Harp was not saying palliation is a bad thing. Nobody would. Pain and symptom control is an essential component of contemporary medicine that everyone should support. But she was warning us that these important medical fields should not be treated as a metaphorical elephant’s graveyard where people are sent to die.
In her speech, Harp identified a real problem powerfully and succinctly:
I was told I was a burden to my family and to my country — and that by choosing to die early, I’d actually be saving the lives of others by preserving resources for them rather than wasting them on a lost cause like myself.
Can you imagine the pain of that? Can you imagine how such treatment could induce one to want to commit assisted suicide, whether for fear of symptoms or worries about being a burden?
Harp saved her life with the new “right-to-try” law that permits terminally ill people to access treatments not yet approved by the FDA. The experimental care worked, allowing her to appear on national television to tell the tale.
But one can imagine a different scenario. Depressed and dejected, told there is no hope, she could have requested poison pills — unaware that a different choice would bring continued life. And a doctor — so compassionately — acquiesces in the death.
By the way, such “the patient didn’t die as expected” scenarios happen sometimes in situations that do not involve right-to-try. I experienced such a case as a hospice volunteer.
When I first met Ernie, an elderly man expected to die of congestive heart failure, he fell into my arms, crying, “I want to die! I want to die! I want to die!” When I asked him why, he said he worried about burdening his son. I assured him that wasn’t true and notified the care team about Ernie’s deep depression so they could intervene with social and mental health services.
About three months later, I lost Ernie — not because he died, but because his health had so unexpectedly improved that he was kicked out of hospice care!
If assisted suicide had been available in California at that time — as it is today — I believe Ernie would have asked for the poison pills, he was in such despair over his situation. Look at what he would have missed — and no one would have ever known. In this regard, it is worth noting that the humorist Art Buchwald was placed in hospice care with kidney failure. He too eventually left hospice and lived long enough after that to write his last book.
That isn’t the usual course for most hospice patients, of course. But that fact doesn’t justify assisted suicide either. Hospice help patients in their last stage of life live well and with great quality. Indeed, it is something of a hospice cliché that patients tell caregivers they would not have missed their final weeks and months in hospice for anything. A few of my patients told that to me too.
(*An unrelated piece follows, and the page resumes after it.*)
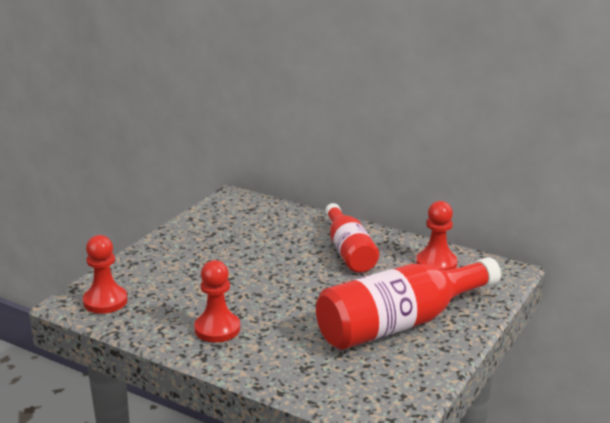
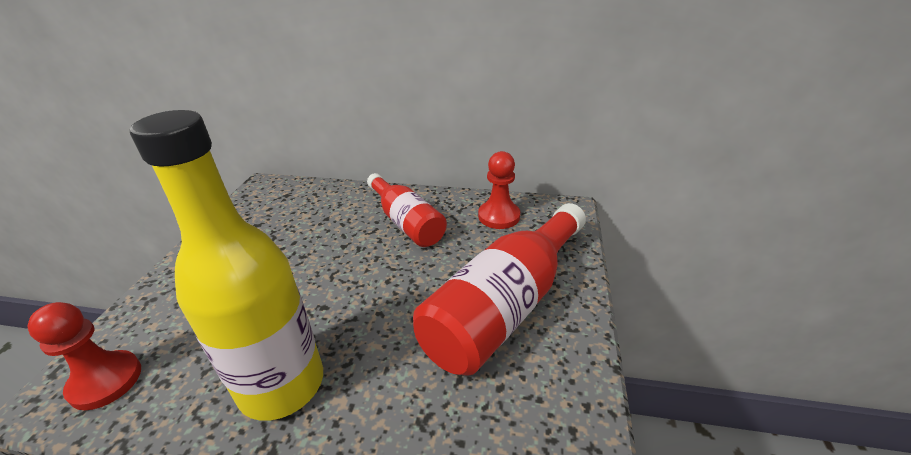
camera: 20 degrees left, 10 degrees up
(217, 329) = (282, 385): red pawn -> yellow bottle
By allowing Harp to walk where Republicans usually fear to tread, the Trump campaign has done a big favor to the most weak, vulnerable, and, too often, abandoned among us. Harp’s advocacy to never give up on patients, to embrace care and not killing, has opened the door to explore these issues in greater depth going forward. Thank you, Natalie Harp!
Award-winning author Wesley J. Smith is chairman of the Discovery Institute’s Center on Human Exceptionalism and a consultant to the Patients Rights Council.